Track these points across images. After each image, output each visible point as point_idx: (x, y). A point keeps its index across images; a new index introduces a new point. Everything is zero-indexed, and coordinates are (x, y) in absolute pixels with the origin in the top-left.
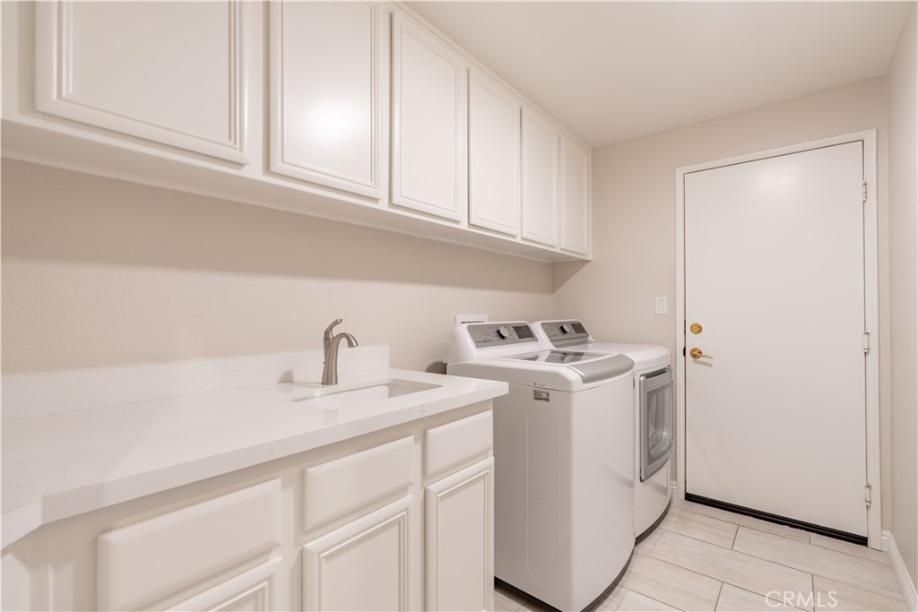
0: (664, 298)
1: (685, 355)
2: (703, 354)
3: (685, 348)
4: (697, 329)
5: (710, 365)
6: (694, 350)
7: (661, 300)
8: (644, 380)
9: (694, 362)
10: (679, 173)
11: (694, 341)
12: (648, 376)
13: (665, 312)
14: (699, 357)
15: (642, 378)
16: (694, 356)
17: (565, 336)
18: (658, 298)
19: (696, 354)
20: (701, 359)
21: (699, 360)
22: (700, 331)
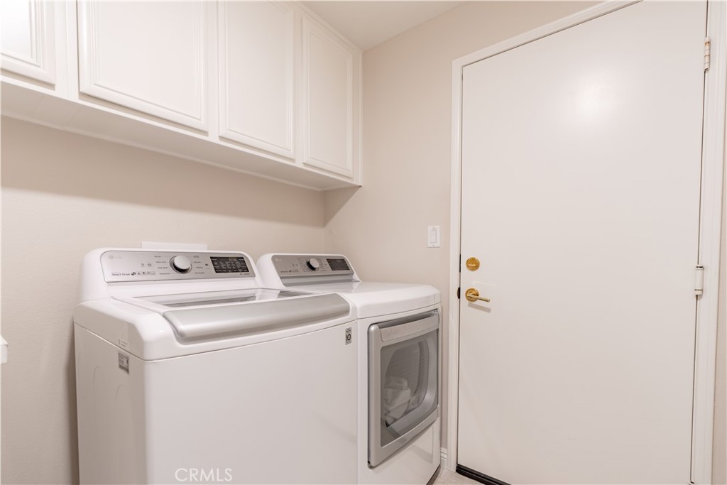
0: (437, 227)
1: (459, 297)
2: (480, 296)
3: (459, 289)
4: (474, 264)
5: (488, 310)
6: (470, 291)
7: (434, 229)
8: (376, 331)
9: (469, 305)
10: (457, 64)
11: (470, 280)
12: (383, 325)
13: (438, 244)
14: (476, 300)
15: (373, 328)
16: (470, 299)
17: (313, 273)
18: (430, 228)
19: (473, 296)
20: (478, 303)
21: (474, 303)
22: (477, 267)
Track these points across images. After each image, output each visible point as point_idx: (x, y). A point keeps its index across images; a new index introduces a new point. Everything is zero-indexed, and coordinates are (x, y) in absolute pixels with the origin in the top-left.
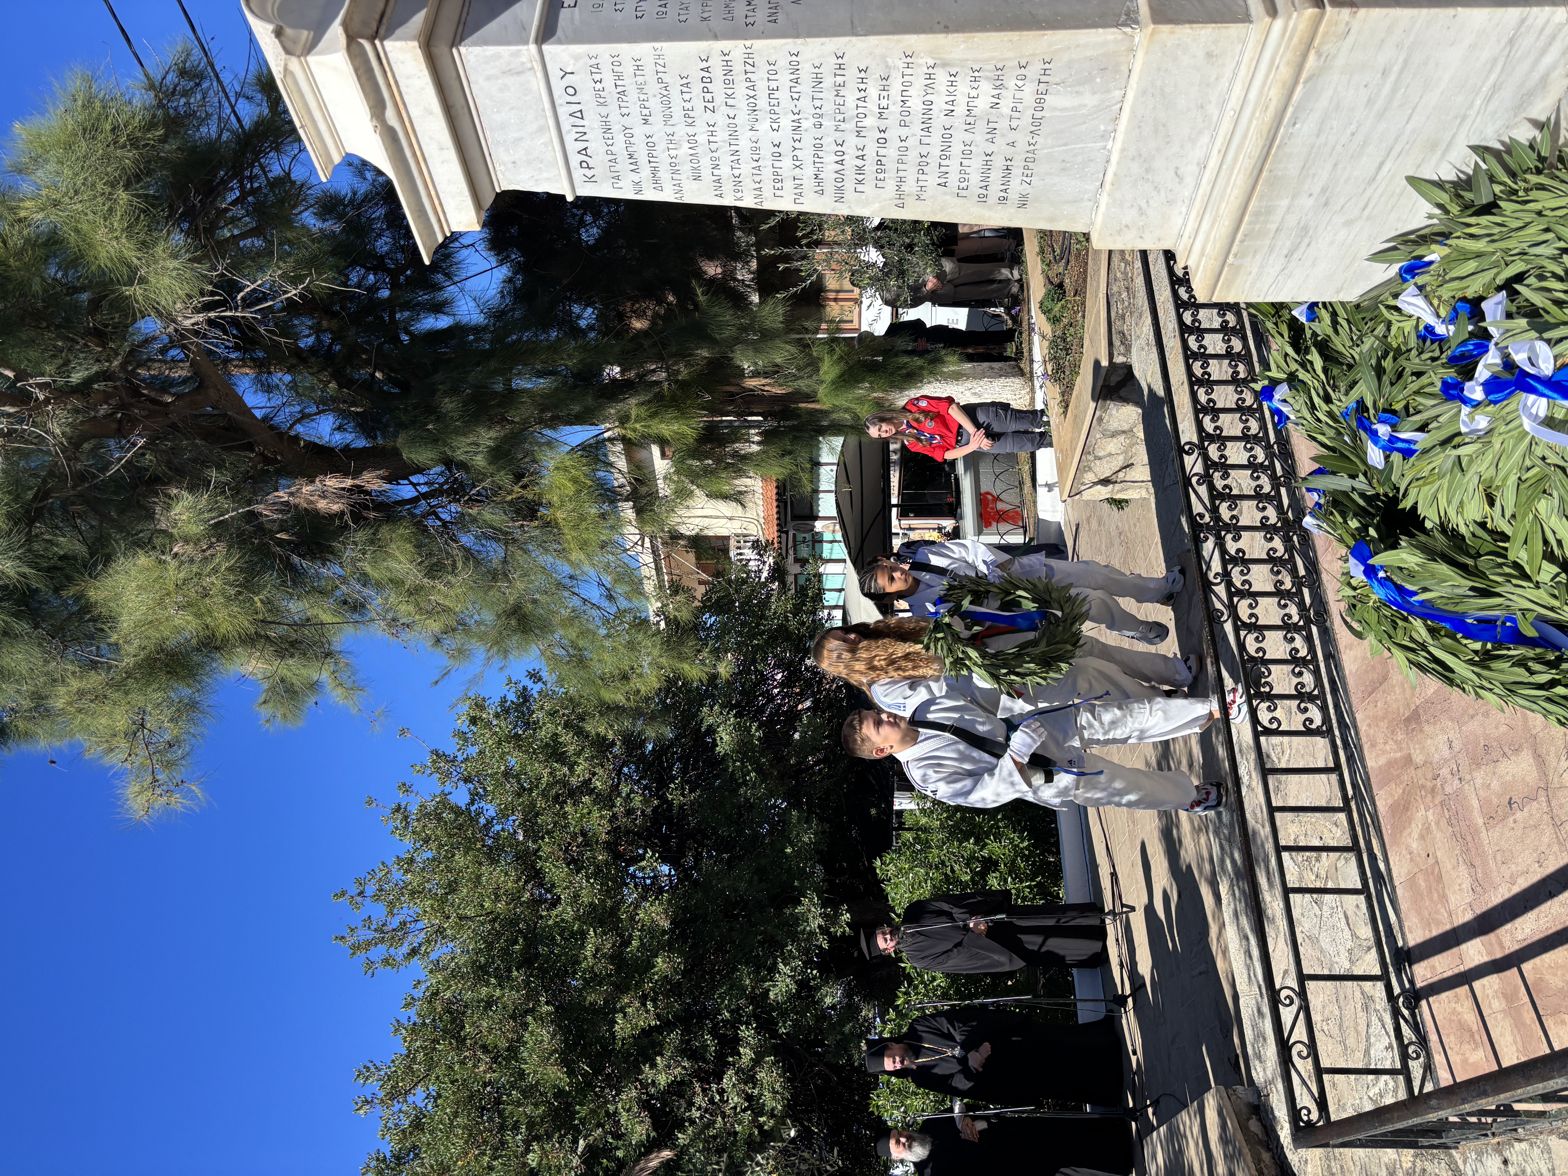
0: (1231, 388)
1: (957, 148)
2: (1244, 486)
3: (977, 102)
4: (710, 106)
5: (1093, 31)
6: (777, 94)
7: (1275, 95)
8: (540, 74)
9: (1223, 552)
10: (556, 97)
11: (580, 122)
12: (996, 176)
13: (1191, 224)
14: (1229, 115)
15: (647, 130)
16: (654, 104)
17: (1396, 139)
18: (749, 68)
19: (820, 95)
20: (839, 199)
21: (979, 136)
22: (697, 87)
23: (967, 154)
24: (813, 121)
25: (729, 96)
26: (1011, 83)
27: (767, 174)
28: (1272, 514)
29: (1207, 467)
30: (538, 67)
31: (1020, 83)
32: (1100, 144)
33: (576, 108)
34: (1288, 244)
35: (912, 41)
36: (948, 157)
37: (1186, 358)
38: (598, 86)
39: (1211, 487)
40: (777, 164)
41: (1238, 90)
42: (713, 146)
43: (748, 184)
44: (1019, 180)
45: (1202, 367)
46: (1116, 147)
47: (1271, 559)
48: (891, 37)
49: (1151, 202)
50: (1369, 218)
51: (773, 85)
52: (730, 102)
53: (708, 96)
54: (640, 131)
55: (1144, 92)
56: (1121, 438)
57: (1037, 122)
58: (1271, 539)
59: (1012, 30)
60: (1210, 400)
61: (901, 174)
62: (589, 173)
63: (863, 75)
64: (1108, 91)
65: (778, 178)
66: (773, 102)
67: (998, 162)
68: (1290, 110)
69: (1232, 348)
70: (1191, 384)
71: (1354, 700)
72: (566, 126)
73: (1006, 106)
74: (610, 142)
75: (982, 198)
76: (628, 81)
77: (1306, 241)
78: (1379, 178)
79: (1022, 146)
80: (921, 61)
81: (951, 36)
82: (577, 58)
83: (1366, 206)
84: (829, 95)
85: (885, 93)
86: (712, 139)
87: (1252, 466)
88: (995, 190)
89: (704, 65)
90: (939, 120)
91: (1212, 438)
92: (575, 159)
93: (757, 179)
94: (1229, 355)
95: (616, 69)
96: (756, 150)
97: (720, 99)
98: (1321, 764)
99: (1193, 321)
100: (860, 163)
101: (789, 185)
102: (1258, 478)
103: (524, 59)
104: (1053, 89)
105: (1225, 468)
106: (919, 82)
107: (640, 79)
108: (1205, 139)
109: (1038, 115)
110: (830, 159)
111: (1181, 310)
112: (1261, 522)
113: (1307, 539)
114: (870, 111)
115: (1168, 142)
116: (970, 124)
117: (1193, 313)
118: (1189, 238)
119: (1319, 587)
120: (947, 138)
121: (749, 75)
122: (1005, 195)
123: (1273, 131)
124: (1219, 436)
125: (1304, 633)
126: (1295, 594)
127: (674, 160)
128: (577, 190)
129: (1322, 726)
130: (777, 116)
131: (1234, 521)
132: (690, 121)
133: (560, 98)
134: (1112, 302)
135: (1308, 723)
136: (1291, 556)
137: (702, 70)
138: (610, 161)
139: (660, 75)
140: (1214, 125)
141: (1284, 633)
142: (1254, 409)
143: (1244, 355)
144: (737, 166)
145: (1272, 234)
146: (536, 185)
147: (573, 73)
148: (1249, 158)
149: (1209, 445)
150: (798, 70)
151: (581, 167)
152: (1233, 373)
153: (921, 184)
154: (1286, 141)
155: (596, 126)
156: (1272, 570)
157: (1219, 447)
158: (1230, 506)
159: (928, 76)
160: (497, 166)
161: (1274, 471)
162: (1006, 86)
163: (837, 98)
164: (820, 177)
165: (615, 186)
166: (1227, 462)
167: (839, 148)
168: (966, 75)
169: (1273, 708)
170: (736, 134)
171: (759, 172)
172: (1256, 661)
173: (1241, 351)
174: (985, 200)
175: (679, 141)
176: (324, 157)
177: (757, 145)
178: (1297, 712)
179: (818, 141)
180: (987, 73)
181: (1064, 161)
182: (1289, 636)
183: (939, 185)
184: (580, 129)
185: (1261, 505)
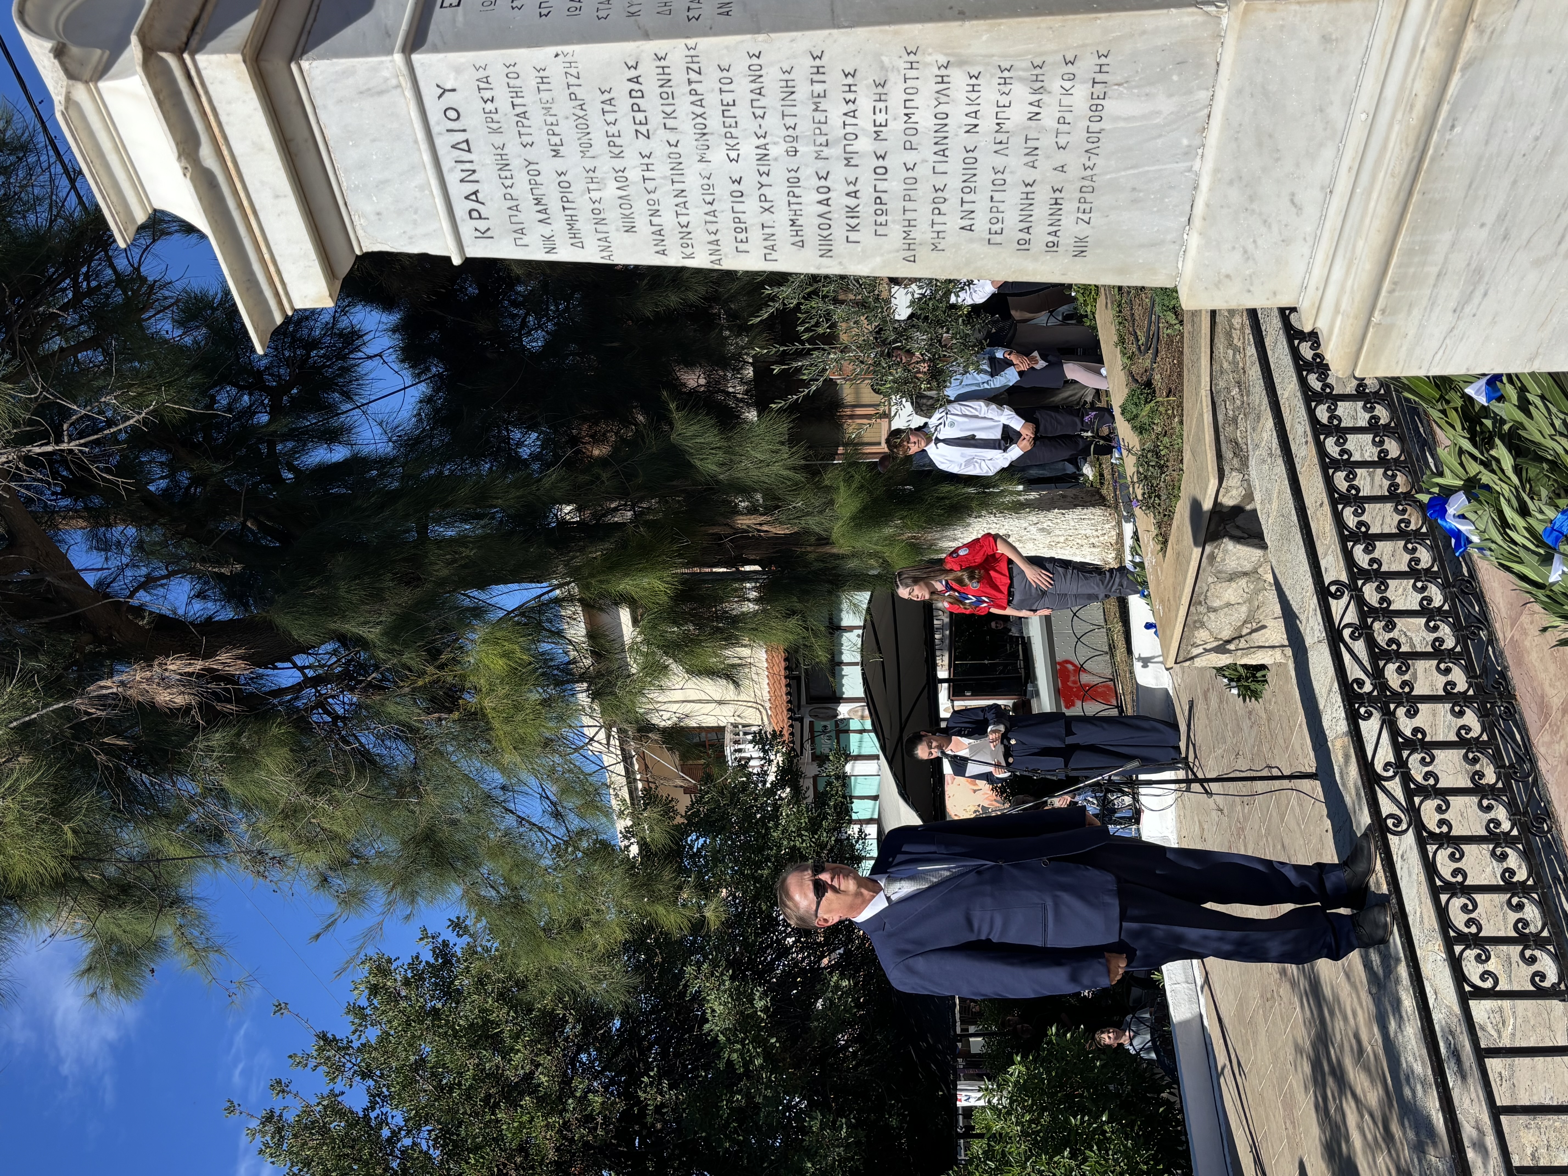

────────

** WHAT IS REQUIRED **
Can you rewrite everything from the start of the records above down to the line containing "12: (383, 325)", replacing "zero-indexed" with "zero-based" and leaving the rest unchanged? Leave the pictures out of your answer.

** EXERCISE OUTPUT **
Track these points across images. After each image, output each visible point as point_idx: (x, y). A point keeps its index across images; a new index introduces a new point. Everything is zero-based, and coordinates are (x, y) in absolute pixels with the origin in the top-left.
0: (664, 298)
1: (685, 355)
2: (703, 354)
3: (685, 348)
4: (697, 329)
5: (710, 365)
6: (694, 350)
7: (661, 300)
8: (644, 380)
9: (694, 362)
10: (679, 173)
11: (694, 341)
12: (648, 376)
13: (665, 312)
14: (699, 357)
15: (642, 378)
16: (694, 356)
17: (565, 336)
18: (658, 298)
19: (696, 354)
20: (701, 359)
21: (699, 360)
22: (700, 331)
0: (437, 227)
1: (459, 297)
2: (480, 296)
3: (459, 289)
4: (474, 264)
5: (488, 310)
6: (470, 291)
7: (434, 229)
8: (376, 331)
9: (469, 305)
10: (457, 64)
11: (470, 280)
12: (383, 325)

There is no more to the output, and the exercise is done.